The overall trend remains bullish amid the ongoing vaccine rollout and expectations of more economic stimulus
Coronavirus-related uncertainty pushed Wall Street stocks marginally lower overnight while the overall trend remained bullish amid the ongoing vaccine rollout and expectations of more economic stimulus. Of note, Senate Democratic leader Chuck Schumer said on Tuesday that Democrats will move forward on Biden’s relief plan without Republican support if necessary. As a result, the S&P 500 lost 0.15%, the Dow Jones Industrial Average while the tech-heavy Nasdaq Composite shed 0.07% each.
Today in Asia, stocks were mixed-to-higher despite the negative bias on Wall Street. On the positive side, the International Monetary Fund raised its outlook for global economic growth this year to 5.5% from 5.2% projected earlier. On the other hand, market players remained cautious ahead of the U.S. Federal Reserve’s monetary policy decision and fresh quarterly earnings due later in the day.
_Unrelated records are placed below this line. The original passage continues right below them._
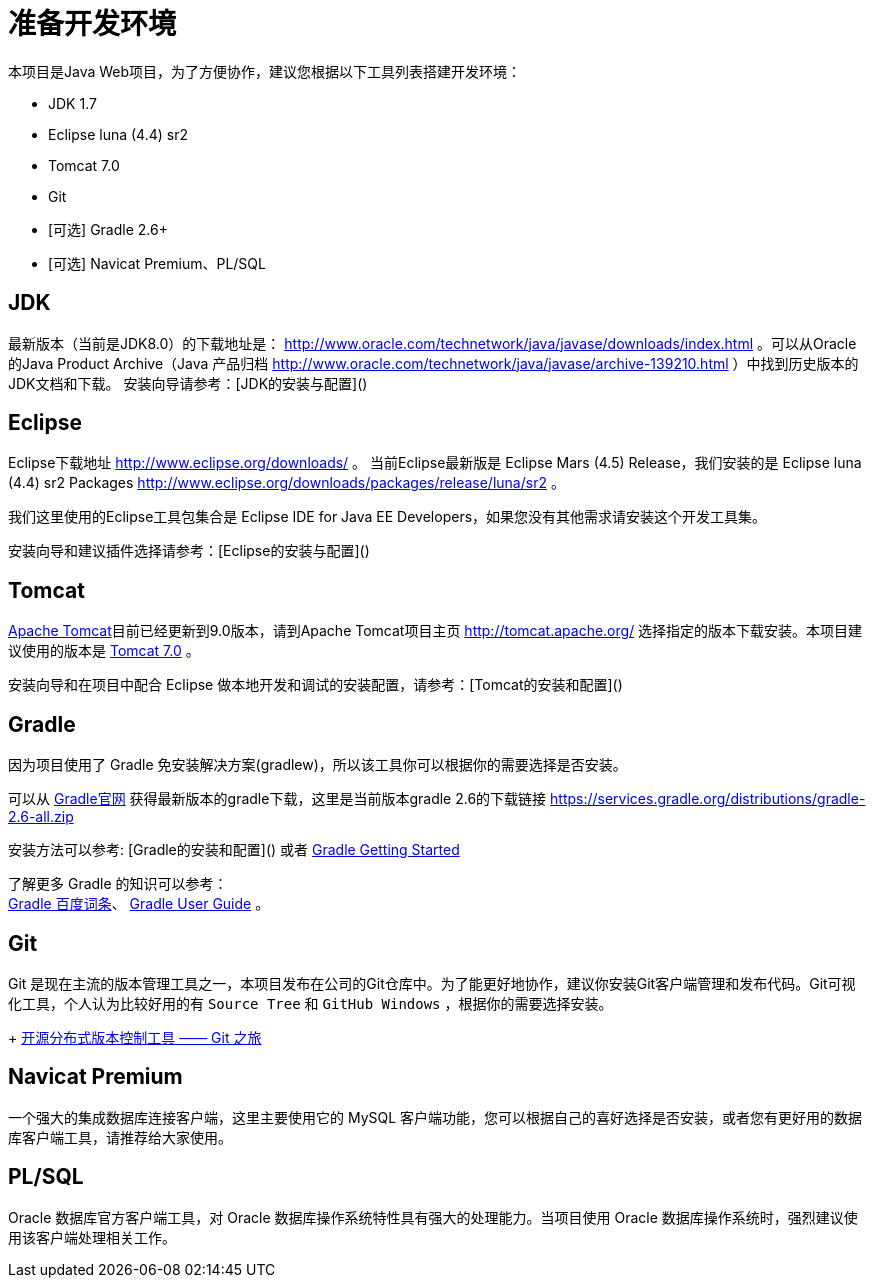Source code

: [[guide-prepare-environment]]
= 准备开发环境

本项目是Java Web项目，为了方便协作，建议您根据以下工具列表搭建开发环境：

* JDK 1.7
* Eclipse luna (4.4) sr2
* Tomcat 7.0
* Git
* [可选] Gradle 2.6+
* [可选] Navicat Premium、PL/SQL


[[guide-prepare-environment-jdk]]
== JDK

最新版本（当前是JDK8.0）的下载地址是： http://www.oracle.com/technetwork/java/javase/downloads/index.html 。可以从Oracle的Java Product Archive（Java 产品归档 http://www.oracle.com/technetwork/java/javase/archive-139210.html ）中找到历史版本的JDK文档和下载。
安装向导请参考：[JDK的安装与配置]()


[[guide-prepare-environment-eclipse]]
== Eclipse

Eclipse下载地址 http://www.eclipse.org/downloads/ 。
当前Eclipse最新版是 Eclipse Mars (4.5) Release，我们安装的是 Eclipse luna (4.4) sr2 Packages http://www.eclipse.org/downloads/packages/release/luna/sr2 。

我们这里使用的Eclipse工具包集合是 Eclipse IDE for Java EE Developers，如果您没有其他需求请安装这个开发工具集。

安装向导和建议插件选择请参考：[Eclipse的安装与配置]()


[[guide-prepare-environment-tomcat]]
== Tomcat

http://tomcat.apache.org/[Apache Tomcat]目前已经更新到9.0版本，请到Apache Tomcat项目主页  http://tomcat.apache.org/ 选择指定的版本下载安装。本项目建议使用的版本是 http://tomcat.apache.org/download-70.cgi[Tomcat 7.0] 。

安装向导和在项目中配合 Eclipse 做本地开发和调试的安装配置，请参考：[Tomcat的安装和配置]()


[[guide-prepare-environment-gradle]]
== Gradle

因为项目使用了 Gradle 免安装解决方案(gradlew)，所以该工具你可以根据你的需要选择是否安装。

可以从 http://gradle.org[Gradle官网] 获得最新版本的gradle下载，这里是当前版本gradle 2.6的下载链接 https://services.gradle.org/distributions/gradle-2.6-all.zip

安装方法可以参考: [Gradle的安装和配置]() 或者  https://gradle.org/getting-started-gradle-java/[Gradle Getting Started]

了解更多 Gradle 的知识可以参考： +
http://baike.baidu.com/view/9916271.htm[Gradle 百度词条]、
https://docs.gradle.org/current/userguide/userguide.html[Gradle User Guide] 。


[[guide-prepare-environment-git]]
== Git

Git 是现在主流的版本管理工具之一，本项目发布在公司的Git仓库中。为了能更好地协作，建议你安装Git客户端管理和发布代码。Git可视化工具，个人认为比较好用的有 `Source Tree` 和 `GitHub Windows` ，根据你的需要选择安装。
+
http://www.ibm.com/developerworks/cn/opensource/os-cn-tourofgit/[开源分布式版本控制工具 —— Git 之旅]


[[guide-prepare-environment-navicat-premium]]
== Navicat Premium

一个强大的集成数据库连接客户端，这里主要使用它的 MySQL 客户端功能，您可以根据自己的喜好选择是否安装，或者您有更好用的数据库客户端工具，请推荐给大家使用。


[[guide-prepare-environment-plsql]]
== PL/SQL

Oracle 数据库官方客户端工具，对 Oracle 数据库操作系统特性具有强大的处理能力。当项目使用 Oracle 数据库操作系统时，强烈建议使用该客户端处理相关工作。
As such, Tokyo’s Nikkei 225 index added 0.31%, while the Hang Seng in Hong Kong shed 0.32%. The Kospi in South Korea dipped by 0.57% while the Shanghai Composite index climbed 0.11%.
European equities opened lower to start the day amid a more tepid tone in US stocks reflecting the lingering investor uncertainty amid the ongoing coronavirus pandemic as global coronavirus virus infections have topped the 100 million mark. The World Economic Forum’s virtual meeting continues today and could bring some fresh drivers to the markets.
As for currencies, the greenback is little changed on Wednesday, with most pairs trading in tight ranges amid the lack of fresh catalysts. EURUSD remains capped by the 20-DMA that has been limiting bullish attempts for the fourth day in a row. The pair turned marginally lower on the day in recent trading following modest gains seen yesterday. In the immediate term, the common currency needs to hold above the 1.2100 figure in order to stay in a familiar range before deciding on the further direction.